If you believed the food police you’d think that eating pasta would give you immediate diabetes, instantly send your weight ballooning up by 4 stone and create some sort of life-threatening havoc in your insides.
The food police just want you to be anxious and stop you eating nice stuff!
OK so pasta isn’t a huge source of nutrients but at the same time it’s not going to hurt you (unless you’re coeliac, which most people aren’t). Not everything you eat has to have a long and scientific list of vitamins and minerals. Pasta is a fab source of energy-giving complex carbs and also has energy-unlocking B vitamins and it acts as a delicious host for all the nutritious foods like tomato sauce, ratatouille, bolognese, shellfish and, well, virtually anything and it’s GERT LOVELY and tastes nicer than flippin’ keenwaaaahhh! Gak!
To make pasta a healthier part of your eating try these:
- Thicker pasta shapes. They release their energy more slowly than something thinner like vermicelli. But remember that certain sauces go better with certain pastas, more delicate sauces such as our mushroom, garlic and lemon one, need thinner shapes.
- Cook it ‘al dente’so it still has some bite and isn’t all squish and mush. That way it takes longer to break down.

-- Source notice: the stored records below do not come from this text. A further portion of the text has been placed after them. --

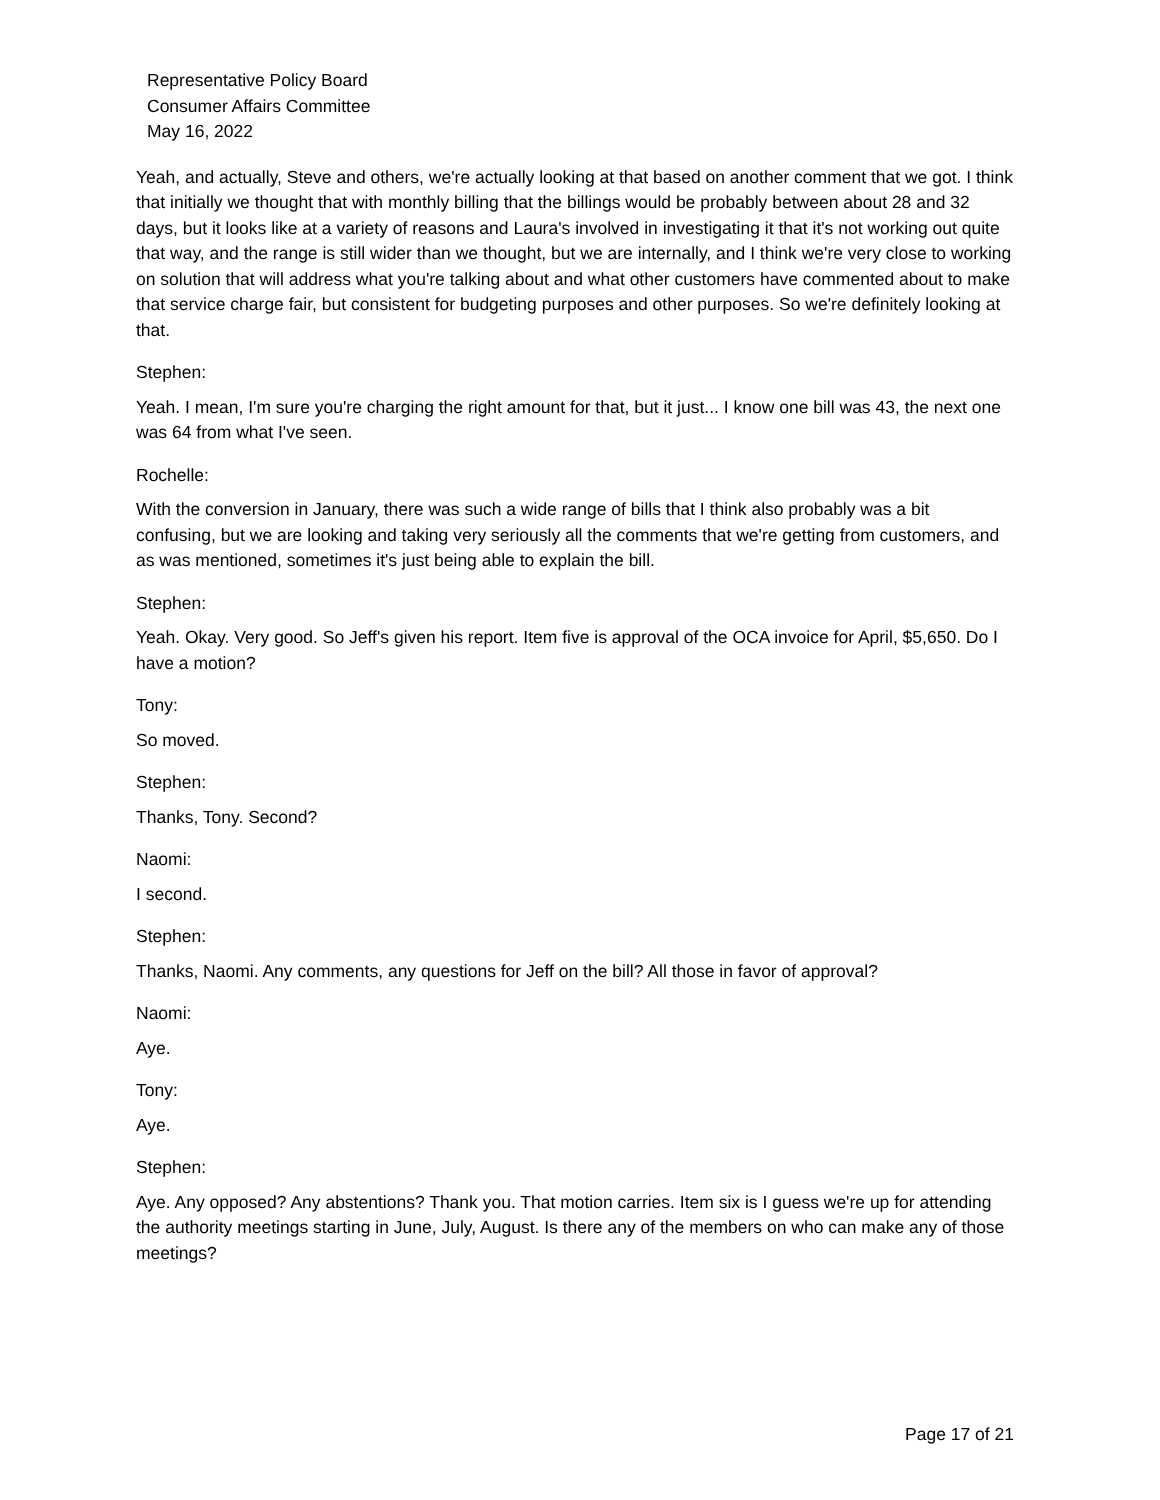Representative Policy Board
Consumer Affairs Committee
May 16, 2022
Yeah, and actually, Steve and others, we're actually looking at that based on another comment that we got. I think that initially we thought that with monthly billing that the billings would be probably between about 28 and 32 days, but it looks like at a variety of reasons and Laura's involved in investigating it that it's not working out quite that way, and the range is still wider than we thought, but we are internally, and I think we're very close to working on solution that will address what you're talking about and what other customers have commented about to make that service charge fair, but consistent for budgeting purposes and other purposes. So we're definitely looking at that.
Stephen:
Yeah. I mean, I'm sure you're charging the right amount for that, but it just... I know one bill was 43, the next one was 64 from what I've seen.
Rochelle:
With the conversion in January, there was such a wide range of bills that I think also probably was a bit confusing, but we are looking and taking very seriously all the comments that we're getting from customers, and as was mentioned, sometimes it's just being able to explain the bill.
Stephen:
Yeah. Okay. Very good. So Jeff's given his report. Item five is approval of the OCA invoice for April, $5,650. Do I have a motion?
Tony:
So moved.
Stephen:
Thanks, Tony. Second?
Naomi:
I second.
Stephen:
Thanks, Naomi. Any comments, any questions for Jeff on the bill? All those in favor of approval?
Naomi:
Aye.
Tony:
Aye.
Stephen:
Aye. Any opposed? Any abstentions? Thank you. That motion carries. Item six is I guess we're up for attending the authority meetings starting in June, July, August. Is there any of the members on who can make any of those meetings?
Page 17 of 21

- Have the right amount for your body, which isn’t usually a washing-up bowl size portion unless you’re a baby gorilla.
- Have some protein with it to slow things down, try our creamy chilli chicken spaghetti or lentil and tomato bolognese.
- Mix half white half wholewheat but remember, white is fine, it’s not like you’re eating it every day and the sauce’s nutrients make up for any shortfall in the pasta. Wholewheat just sometimes doesn’t tick the niceness box does it?
- Have a side salad with a lovely dressing. Pimp your meals with plant-foods if you can 🥗❤
- Use dried instead of fresh-bought. It’s less mushy and releases more slowly.
Everything you see I owe to spaghetti.